MATERIAL PROVIDED section start
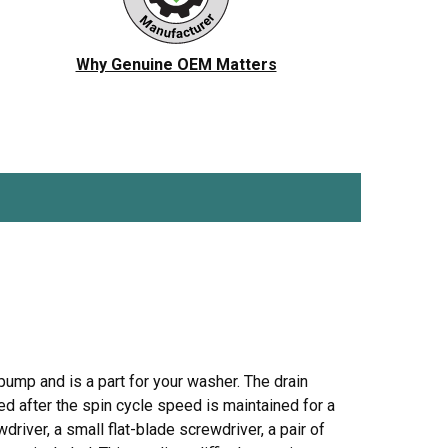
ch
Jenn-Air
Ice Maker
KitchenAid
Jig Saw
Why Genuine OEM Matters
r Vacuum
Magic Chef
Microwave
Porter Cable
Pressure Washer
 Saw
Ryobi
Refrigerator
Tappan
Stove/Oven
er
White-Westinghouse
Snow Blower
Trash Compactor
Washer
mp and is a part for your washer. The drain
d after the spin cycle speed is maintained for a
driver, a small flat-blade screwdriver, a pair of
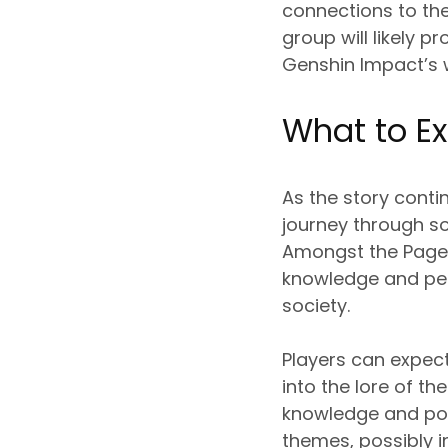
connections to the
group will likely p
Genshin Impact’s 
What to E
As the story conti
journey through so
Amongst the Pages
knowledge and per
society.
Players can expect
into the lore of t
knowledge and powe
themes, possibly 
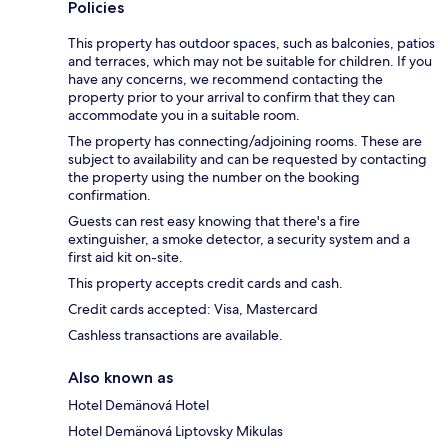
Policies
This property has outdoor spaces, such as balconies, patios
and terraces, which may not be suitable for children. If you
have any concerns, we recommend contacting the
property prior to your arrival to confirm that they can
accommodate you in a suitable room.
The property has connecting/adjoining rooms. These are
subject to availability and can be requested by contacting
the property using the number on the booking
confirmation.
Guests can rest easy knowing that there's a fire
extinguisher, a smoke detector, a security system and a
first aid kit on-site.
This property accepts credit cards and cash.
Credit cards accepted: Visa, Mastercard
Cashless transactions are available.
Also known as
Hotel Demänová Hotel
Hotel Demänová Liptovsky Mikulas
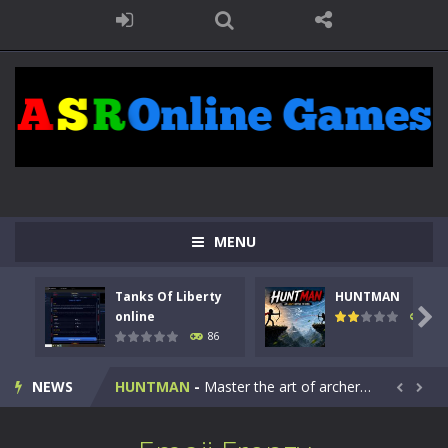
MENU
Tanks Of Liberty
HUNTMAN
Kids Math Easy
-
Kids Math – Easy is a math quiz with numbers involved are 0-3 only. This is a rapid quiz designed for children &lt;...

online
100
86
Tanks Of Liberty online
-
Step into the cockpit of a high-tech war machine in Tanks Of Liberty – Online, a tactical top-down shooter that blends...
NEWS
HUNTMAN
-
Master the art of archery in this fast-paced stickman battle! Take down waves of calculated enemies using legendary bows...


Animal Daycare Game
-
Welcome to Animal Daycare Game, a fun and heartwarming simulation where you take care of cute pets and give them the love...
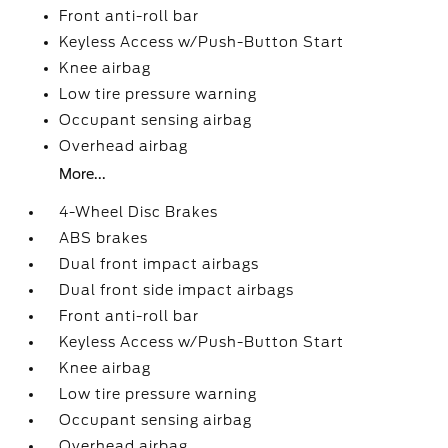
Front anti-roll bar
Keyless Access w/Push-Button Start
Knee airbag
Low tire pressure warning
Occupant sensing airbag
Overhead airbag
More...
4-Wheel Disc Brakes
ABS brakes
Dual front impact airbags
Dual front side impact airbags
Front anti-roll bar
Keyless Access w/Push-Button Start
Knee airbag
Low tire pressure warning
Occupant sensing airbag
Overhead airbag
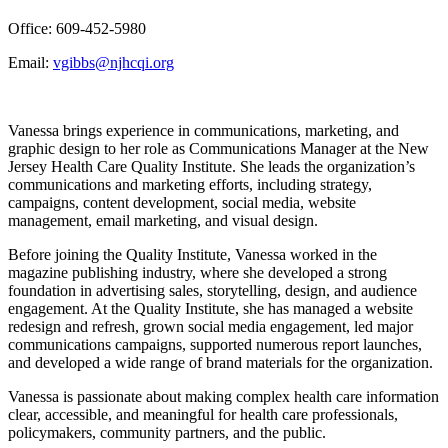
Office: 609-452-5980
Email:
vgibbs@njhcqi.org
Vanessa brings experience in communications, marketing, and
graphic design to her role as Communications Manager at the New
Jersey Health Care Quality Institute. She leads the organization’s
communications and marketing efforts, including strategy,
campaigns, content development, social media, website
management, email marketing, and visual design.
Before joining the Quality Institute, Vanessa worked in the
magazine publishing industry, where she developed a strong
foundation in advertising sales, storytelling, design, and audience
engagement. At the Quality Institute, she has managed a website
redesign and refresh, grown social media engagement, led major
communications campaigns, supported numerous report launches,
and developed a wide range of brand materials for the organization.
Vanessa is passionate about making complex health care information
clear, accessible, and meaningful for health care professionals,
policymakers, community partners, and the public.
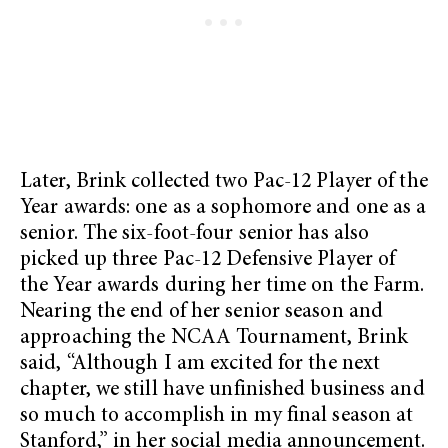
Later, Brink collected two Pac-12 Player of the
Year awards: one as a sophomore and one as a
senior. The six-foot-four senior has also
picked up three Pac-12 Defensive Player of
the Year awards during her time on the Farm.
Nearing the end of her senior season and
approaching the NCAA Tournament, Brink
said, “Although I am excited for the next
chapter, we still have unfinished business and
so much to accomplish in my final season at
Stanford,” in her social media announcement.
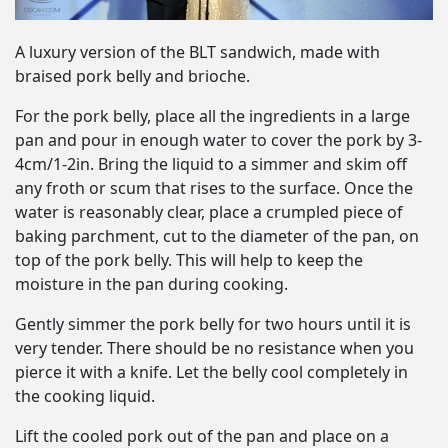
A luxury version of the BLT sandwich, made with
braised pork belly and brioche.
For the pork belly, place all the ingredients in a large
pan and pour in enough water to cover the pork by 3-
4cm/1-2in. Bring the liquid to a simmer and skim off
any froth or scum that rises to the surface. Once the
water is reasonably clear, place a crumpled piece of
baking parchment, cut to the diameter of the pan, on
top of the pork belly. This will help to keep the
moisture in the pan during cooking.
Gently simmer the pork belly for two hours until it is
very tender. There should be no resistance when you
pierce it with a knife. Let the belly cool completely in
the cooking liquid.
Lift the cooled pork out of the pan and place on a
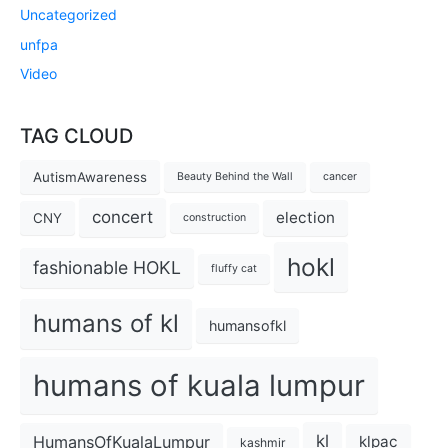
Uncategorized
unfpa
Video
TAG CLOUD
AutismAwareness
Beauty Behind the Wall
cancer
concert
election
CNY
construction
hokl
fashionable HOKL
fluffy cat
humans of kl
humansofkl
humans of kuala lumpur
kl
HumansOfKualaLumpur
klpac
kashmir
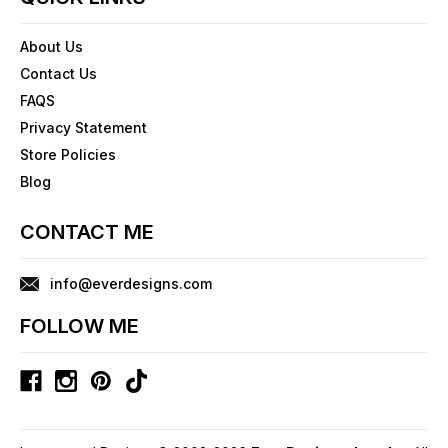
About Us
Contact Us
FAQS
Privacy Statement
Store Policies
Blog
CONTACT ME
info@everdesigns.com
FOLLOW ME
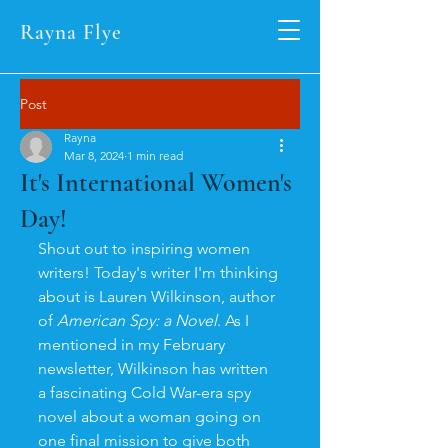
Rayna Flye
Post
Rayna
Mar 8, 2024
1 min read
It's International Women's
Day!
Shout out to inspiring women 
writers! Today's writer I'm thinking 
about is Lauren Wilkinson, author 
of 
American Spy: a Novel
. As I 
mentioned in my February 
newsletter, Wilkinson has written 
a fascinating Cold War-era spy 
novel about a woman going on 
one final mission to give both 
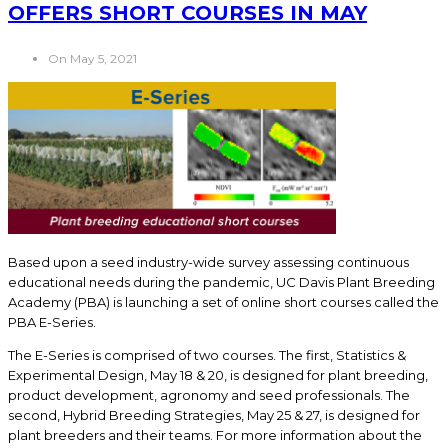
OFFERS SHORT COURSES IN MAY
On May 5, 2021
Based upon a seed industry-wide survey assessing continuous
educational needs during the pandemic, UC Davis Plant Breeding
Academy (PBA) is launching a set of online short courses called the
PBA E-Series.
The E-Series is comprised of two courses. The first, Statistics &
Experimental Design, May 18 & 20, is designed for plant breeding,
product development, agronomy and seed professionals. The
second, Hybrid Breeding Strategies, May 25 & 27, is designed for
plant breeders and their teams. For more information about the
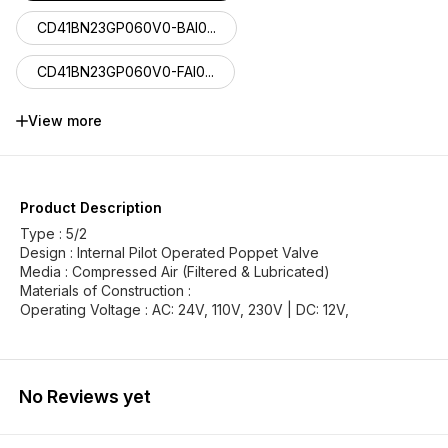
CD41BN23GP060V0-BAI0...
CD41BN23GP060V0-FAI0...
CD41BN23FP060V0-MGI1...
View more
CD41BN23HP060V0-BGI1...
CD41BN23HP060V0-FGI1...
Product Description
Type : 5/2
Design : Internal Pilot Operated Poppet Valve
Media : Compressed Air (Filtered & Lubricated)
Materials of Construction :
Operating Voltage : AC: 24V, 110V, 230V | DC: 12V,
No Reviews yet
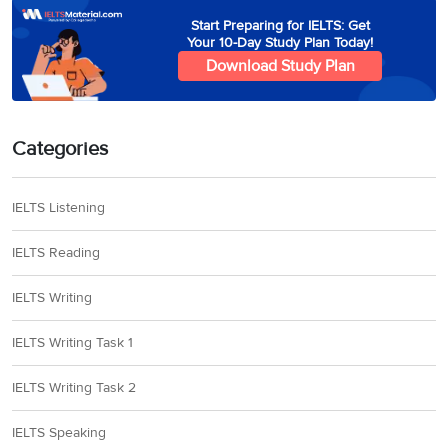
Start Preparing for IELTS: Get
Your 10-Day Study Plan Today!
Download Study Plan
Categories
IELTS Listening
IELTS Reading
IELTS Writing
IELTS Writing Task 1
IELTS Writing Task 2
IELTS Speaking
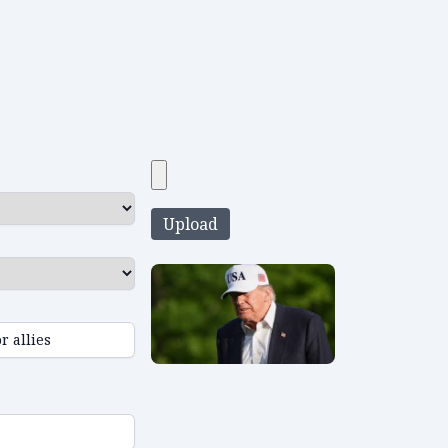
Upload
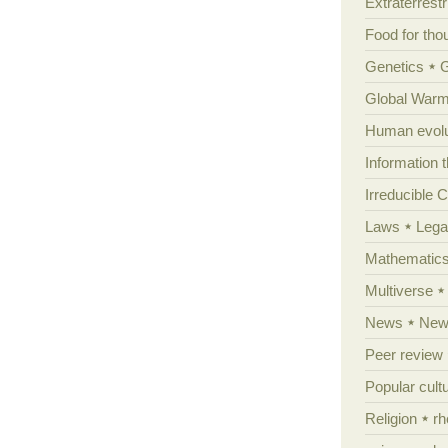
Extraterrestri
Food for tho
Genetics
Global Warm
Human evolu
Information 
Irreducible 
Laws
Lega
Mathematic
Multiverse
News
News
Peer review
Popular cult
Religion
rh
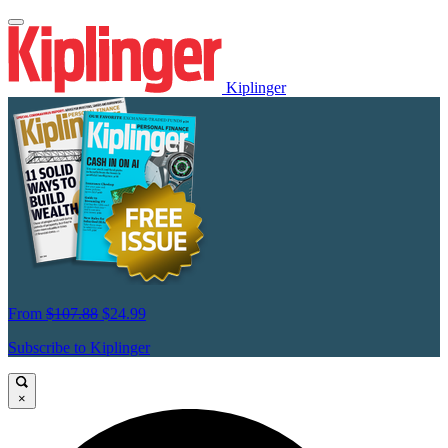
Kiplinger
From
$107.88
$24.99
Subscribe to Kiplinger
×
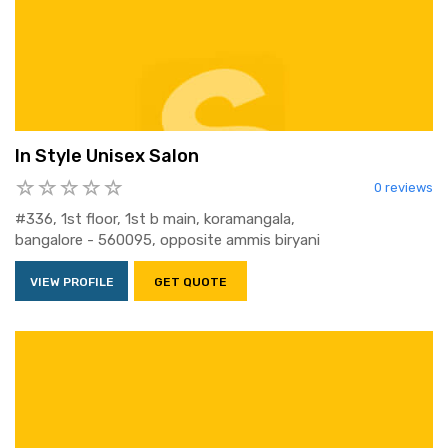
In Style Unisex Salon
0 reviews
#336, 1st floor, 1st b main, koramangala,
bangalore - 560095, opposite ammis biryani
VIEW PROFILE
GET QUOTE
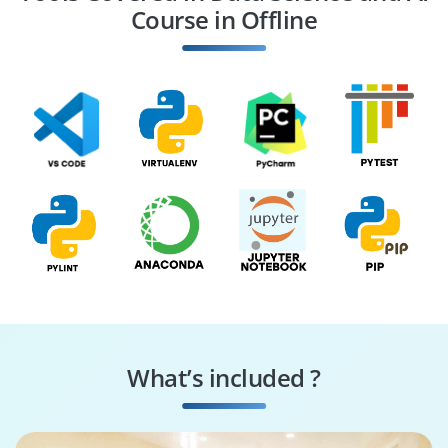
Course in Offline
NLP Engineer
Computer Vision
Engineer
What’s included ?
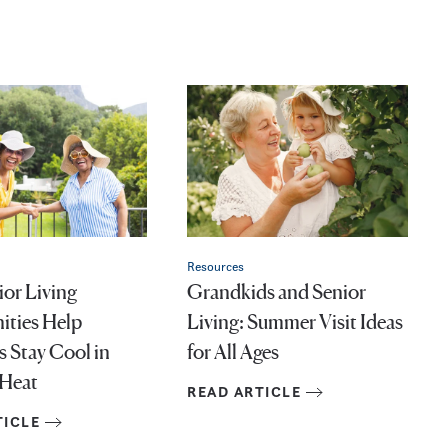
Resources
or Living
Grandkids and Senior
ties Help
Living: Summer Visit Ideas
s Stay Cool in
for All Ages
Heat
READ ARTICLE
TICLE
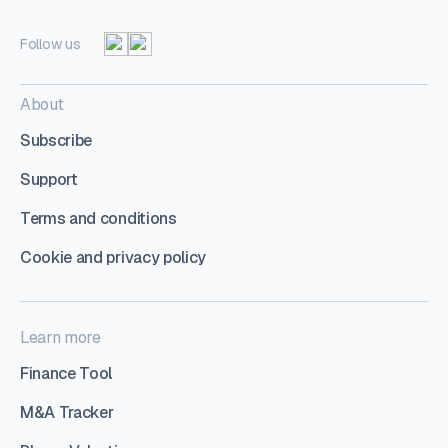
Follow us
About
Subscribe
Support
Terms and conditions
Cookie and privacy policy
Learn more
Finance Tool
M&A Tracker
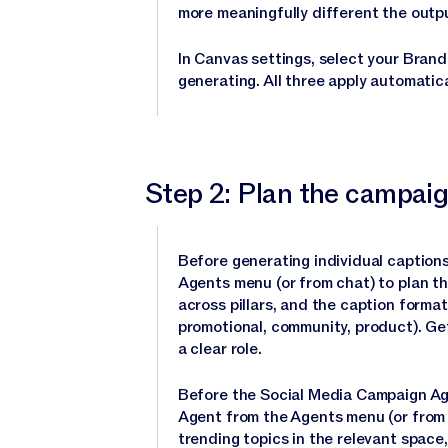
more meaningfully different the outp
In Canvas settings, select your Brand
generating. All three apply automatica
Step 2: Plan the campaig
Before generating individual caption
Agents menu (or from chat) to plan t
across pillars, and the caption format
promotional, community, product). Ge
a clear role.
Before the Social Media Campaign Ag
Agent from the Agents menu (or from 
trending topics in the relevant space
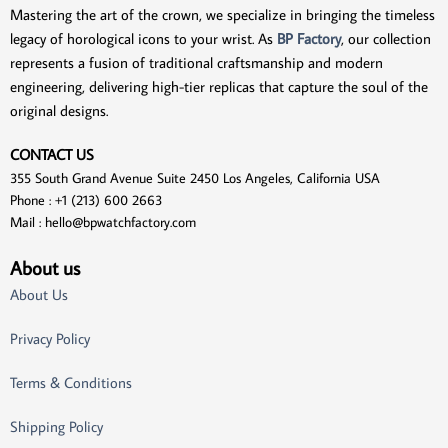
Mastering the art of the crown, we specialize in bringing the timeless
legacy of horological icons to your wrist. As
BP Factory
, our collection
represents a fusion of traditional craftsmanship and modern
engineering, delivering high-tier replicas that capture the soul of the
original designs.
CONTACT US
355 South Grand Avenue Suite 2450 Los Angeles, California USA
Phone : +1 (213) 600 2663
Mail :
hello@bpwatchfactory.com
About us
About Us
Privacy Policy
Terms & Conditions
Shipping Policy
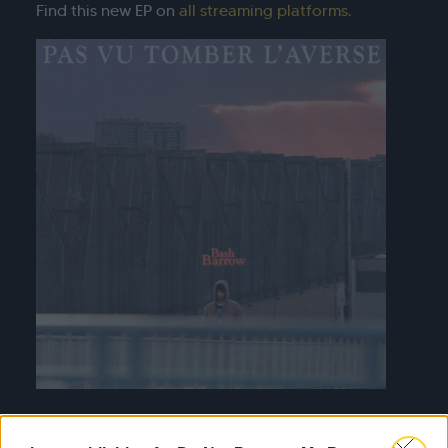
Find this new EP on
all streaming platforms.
MATERIAL PROVIDED section end
> WORK REQUIRED:
Apply a filter for "generating" to the data above, then copy each line that matches.

> WRITTEN SOLUTION:
generating. All three apply automatica
Before generating individual caption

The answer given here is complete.